(DATA PROVIDED)
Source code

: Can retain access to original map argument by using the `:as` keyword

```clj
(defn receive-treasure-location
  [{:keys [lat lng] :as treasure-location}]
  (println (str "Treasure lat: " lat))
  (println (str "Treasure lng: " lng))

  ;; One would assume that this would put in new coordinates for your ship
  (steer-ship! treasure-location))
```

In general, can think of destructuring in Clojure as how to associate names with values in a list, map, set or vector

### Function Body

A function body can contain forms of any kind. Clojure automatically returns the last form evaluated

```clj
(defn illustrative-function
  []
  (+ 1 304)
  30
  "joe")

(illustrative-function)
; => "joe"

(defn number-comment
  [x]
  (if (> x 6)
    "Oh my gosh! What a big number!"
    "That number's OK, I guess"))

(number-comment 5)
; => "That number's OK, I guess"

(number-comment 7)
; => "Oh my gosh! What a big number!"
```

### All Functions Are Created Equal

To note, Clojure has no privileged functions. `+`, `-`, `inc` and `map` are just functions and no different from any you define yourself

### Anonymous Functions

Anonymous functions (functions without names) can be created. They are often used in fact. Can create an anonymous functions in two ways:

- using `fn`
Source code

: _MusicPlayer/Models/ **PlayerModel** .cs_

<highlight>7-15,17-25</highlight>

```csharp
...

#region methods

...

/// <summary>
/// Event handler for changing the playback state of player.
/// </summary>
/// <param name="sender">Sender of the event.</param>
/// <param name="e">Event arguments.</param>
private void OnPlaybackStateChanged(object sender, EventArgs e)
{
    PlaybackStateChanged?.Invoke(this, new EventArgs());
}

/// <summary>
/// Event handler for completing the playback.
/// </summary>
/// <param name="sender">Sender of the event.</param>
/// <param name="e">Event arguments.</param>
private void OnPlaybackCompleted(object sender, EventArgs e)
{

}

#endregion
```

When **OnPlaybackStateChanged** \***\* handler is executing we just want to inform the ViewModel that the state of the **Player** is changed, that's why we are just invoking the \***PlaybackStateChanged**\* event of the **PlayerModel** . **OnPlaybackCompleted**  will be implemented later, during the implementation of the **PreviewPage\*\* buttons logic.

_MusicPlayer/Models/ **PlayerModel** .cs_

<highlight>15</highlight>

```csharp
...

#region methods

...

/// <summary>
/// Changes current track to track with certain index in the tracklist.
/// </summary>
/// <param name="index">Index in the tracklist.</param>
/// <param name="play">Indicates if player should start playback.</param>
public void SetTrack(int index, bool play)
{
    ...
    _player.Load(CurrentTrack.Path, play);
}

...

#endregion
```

(WORK INSTRUCTIONS) Only the number of lines above that contain "highlight" should be given as the answer.

(WRITTEN SOLUTION) 2